LongVideoBench: A Benchmark for Long-context Interleaved Video-Language Understanding
- URL: http://arxiv.org/abs/2407.15754v1
- Date: Mon, 22 Jul 2024 16:00:55 GMT
- Title: LongVideoBench: A Benchmark for Long-context Interleaved Video-Language Understanding
- Authors: Haoning Wu, Dongxu Li, Bei Chen, Junnan Li,
- Abstract summary: LongVideoBench is a question-answering benchmark that features video-language interleaved inputs up to an hour long.
Our benchmark includes 3,763 varying-length web-collected videos with their subtitles across diverse themes.
We formulate a novel video question-answering task termed referring reasoning.
- Score: 41.9477837230283
- License: http://creativecommons.org/licenses/by-nc-sa/4.0/
- Abstract: Large multimodal models (LMMs) are processing increasingly longer and richer inputs. Albeit the progress, few public benchmark is available to measure such development. To mitigate this gap, we introduce LongVideoBench, a question-answering benchmark that features video-language interleaved inputs up to an hour long. Our benchmark includes 3,763 varying-length web-collected videos with their subtitles across diverse themes, designed to comprehensively evaluate LMMs on long-term multimodal understanding. To achieve this, we interpret the primary challenge as to accurately retrieve and reason over detailed multimodal information from long inputs. As such, we formulate a novel video question-answering task termed referring reasoning.
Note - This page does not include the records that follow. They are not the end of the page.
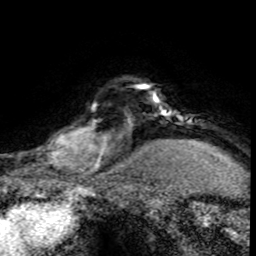
Breast MRI (dynamic contrast-enhanced), one axial slice. Position 64 of 80 along the scan axis. Cropped to one breast. Dynamic contrast-enhanced series, time point 2 of 8 at this slice position (early post-contrast). 1.5 T. TE 4.2 ms, TR 7.1 ms. 2 mm slice thickness. 256 × 256 image matrix, field of view 145 × 145 mm. Female patient.
Annotated regions visible in this slice (semi-automatically segmented with operator editing):
- enhancing-tissue mask used for the functional tumour volume (all voxels passing the contrast-enhancement thresholds inside the analysis volume; usually the tumour): box from (x=30, y=99) to (x=120, y=176) px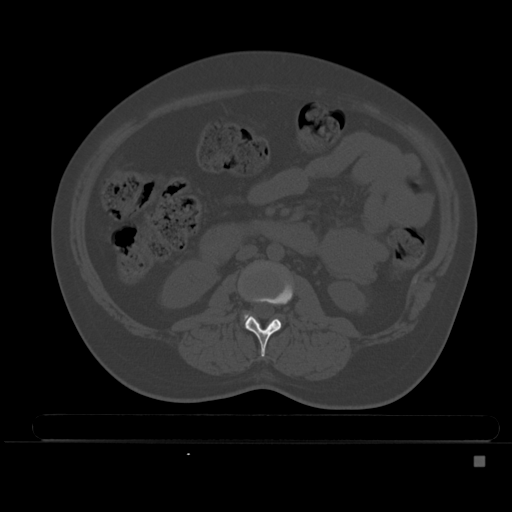
CT including the spine, one axial slice; position 165 of 495 along the scan axis; bone window (W 1800 / L 400 HU); 512 × 512 image matrix, field of view 404 × 404 mm. Patient: female, 33 years. Case-level facts recorded for this patient, not image findings: primary cancer: breast.
Structures marked on this image (semi-automatically segmented with operator editing):
- L2 vertebra: bounding box <245,278,294,357> (left, top, right, bottom; pixels)
- L3 vertebra: <244,314,250,322>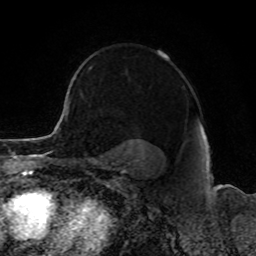
Breast MRI, one axial slice; slice 66 of 80 in the series (ordered by position); cropped to one breast; dynamic contrast-enhanced series, time point 2 of 8 at this slice position (early post-contrast); 1.5 T; TE 4.2 ms, TR 7 ms; 256 × 256 image matrix, field of view 165 × 165 mm. Female patient.
Structures marked on this image (semi-automatically segmented with operator editing):
- enhancing-tissue mask used for the functional tumour volume (all voxels passing the contrast-enhancement thresholds inside the analysis volume; usually the tumour): bounding box [x1, y1, x2, y2] px = [68, 98, 69, 110]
Specifically, as part of the question, it contains a referring query that references related video contexts, called referred context. The model is then required to reason over relevant video details from the referred context. Following the paradigm of referring reasoning, we curate 6,678 human-annotated multiple-choice questions in 17 fine-grained categories, establishing one of the most comprehensive benchmarks for long-form video understanding. Evaluations suggest that the LongVideoBench presents significant challenges even for the most advanced proprietary models (e.g. GPT-4o, Gemini-1.5-Pro, GPT-4-Turbo), while their open-source counterparts show an even larger performance gap. In addition, our results indicate that model performance on the benchmark improves only when they are capable of processing more frames, positioning LongVideoBench as a valuable benchmark for evaluating future-generation long-context LMMs.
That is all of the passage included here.